*BRIEF*
Starting at the line with "- **PHP**: Lógica" and going on through the line with "Desenvolvido com carinho", reproduce each line in the records below exactly and nothing more.

Start of DATA FOR REVIEW

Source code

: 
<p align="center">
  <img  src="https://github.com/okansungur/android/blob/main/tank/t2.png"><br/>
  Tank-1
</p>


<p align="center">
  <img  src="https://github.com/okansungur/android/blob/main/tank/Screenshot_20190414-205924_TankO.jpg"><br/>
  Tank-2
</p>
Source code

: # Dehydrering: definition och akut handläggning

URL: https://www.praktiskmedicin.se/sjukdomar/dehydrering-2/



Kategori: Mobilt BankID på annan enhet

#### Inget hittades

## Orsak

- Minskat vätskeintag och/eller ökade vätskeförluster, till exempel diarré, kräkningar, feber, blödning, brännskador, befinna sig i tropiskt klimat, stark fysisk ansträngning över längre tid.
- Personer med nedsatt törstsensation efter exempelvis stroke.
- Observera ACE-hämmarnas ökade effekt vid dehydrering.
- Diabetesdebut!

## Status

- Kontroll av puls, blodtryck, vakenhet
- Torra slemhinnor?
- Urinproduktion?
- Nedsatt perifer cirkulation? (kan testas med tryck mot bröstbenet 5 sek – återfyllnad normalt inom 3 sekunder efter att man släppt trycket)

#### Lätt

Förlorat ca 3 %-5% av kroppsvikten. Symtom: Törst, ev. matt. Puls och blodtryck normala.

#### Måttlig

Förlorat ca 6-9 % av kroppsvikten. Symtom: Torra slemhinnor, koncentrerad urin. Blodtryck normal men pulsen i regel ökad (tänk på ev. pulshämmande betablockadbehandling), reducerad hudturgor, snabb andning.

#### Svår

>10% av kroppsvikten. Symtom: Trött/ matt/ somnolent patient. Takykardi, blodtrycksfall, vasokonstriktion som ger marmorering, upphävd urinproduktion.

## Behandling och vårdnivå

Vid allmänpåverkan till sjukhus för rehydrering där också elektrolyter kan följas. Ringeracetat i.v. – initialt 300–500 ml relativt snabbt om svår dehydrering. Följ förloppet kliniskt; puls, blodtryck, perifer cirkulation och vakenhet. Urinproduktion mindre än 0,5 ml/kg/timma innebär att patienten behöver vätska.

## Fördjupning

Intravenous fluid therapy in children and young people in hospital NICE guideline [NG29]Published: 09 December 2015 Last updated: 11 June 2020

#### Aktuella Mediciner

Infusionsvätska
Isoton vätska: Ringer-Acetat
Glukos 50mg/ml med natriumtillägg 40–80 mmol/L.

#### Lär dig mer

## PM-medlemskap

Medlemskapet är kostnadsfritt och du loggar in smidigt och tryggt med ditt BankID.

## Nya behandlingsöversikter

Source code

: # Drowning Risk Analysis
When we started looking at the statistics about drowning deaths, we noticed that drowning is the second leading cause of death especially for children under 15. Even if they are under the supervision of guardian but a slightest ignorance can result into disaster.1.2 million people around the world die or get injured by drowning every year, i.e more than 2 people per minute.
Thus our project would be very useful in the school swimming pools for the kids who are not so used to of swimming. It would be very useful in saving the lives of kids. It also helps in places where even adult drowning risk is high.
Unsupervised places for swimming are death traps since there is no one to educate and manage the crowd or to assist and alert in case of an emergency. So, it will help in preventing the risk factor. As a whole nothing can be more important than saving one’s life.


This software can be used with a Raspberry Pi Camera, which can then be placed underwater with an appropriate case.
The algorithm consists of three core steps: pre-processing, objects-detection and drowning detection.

End of DATA FOR REVIEW
Start of DATA FOR REVIEW

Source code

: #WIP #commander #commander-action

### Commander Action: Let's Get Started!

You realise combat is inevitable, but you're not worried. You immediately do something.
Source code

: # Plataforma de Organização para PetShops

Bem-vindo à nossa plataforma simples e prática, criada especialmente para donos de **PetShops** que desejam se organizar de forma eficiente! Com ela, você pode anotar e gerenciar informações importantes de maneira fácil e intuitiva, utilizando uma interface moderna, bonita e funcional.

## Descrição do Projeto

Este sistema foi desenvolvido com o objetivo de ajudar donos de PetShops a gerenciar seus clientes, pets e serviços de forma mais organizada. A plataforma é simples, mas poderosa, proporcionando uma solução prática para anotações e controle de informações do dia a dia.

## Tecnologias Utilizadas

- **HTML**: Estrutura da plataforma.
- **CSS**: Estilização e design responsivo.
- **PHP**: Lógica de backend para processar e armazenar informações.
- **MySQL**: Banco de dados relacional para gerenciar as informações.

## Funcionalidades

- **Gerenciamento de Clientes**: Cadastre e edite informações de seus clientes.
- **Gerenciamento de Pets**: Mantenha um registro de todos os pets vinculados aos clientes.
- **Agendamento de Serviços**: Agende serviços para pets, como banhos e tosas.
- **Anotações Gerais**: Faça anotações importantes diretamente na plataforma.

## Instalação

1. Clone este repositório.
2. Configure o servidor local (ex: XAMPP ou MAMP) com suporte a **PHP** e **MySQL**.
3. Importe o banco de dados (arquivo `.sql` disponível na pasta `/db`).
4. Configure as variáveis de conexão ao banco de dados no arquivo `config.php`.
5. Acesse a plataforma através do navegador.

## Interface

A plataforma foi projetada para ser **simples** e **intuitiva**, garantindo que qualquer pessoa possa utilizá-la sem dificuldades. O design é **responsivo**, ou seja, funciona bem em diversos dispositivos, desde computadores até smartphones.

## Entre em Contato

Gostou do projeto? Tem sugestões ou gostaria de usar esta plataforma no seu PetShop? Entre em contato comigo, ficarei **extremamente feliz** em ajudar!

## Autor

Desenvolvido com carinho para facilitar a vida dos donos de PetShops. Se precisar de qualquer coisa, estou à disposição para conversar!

End of DATA FOR REVIEW

*EXERCISE OUTPUT*
- **PHP**: Lógica de backend para processar e armazenar informações.
- **MySQL**: Banco de dados relacional para gerenciar as informações.

## Funcionalidades

- **Gerenciamento de Clientes**: Cadastre e edite informações de seus clientes.
- **Gerenciamento de Pets**: Mantenha um registro de todos os pets vinculados aos clientes.
- **Agendamento de Serviços**: Agende serviços para pets, como banhos e tosas.
- **Anotações Gerais**: Faça anotações importantes diretamente na plataforma.

## Instalação

1. Clone este repositório.
2. Configure o servidor local (ex: XAMPP ou MAMP) com suporte a **PHP** e **MySQL**.
3. Importe o banco de dados (arquivo `.sql` disponível na pasta `/db`).
4. Configure as variáveis de conexão ao banco de dados no arquivo `config.php`.
5. Acesse a plataforma através do navegador.

## Interface

A plataforma foi projetada para ser **simples** e **intuitiva**, garantindo que qualquer pessoa possa utilizá-la sem dificuldades. O design é **responsivo**, ou seja, funciona bem em diversos dispositivos, desde computadores até smartphones.

## Entre em Contato

Gostou do projeto? Tem sugestões ou gostaria de usar esta plataforma no seu PetShop? Entre em contato comigo, ficarei **extremamente feliz** em ajudar!

## Autor

Desenvolvido com carinho para facilitar a vida dos donos de PetShops. Se precisar de qualquer coisa, estou à disposição para conversar!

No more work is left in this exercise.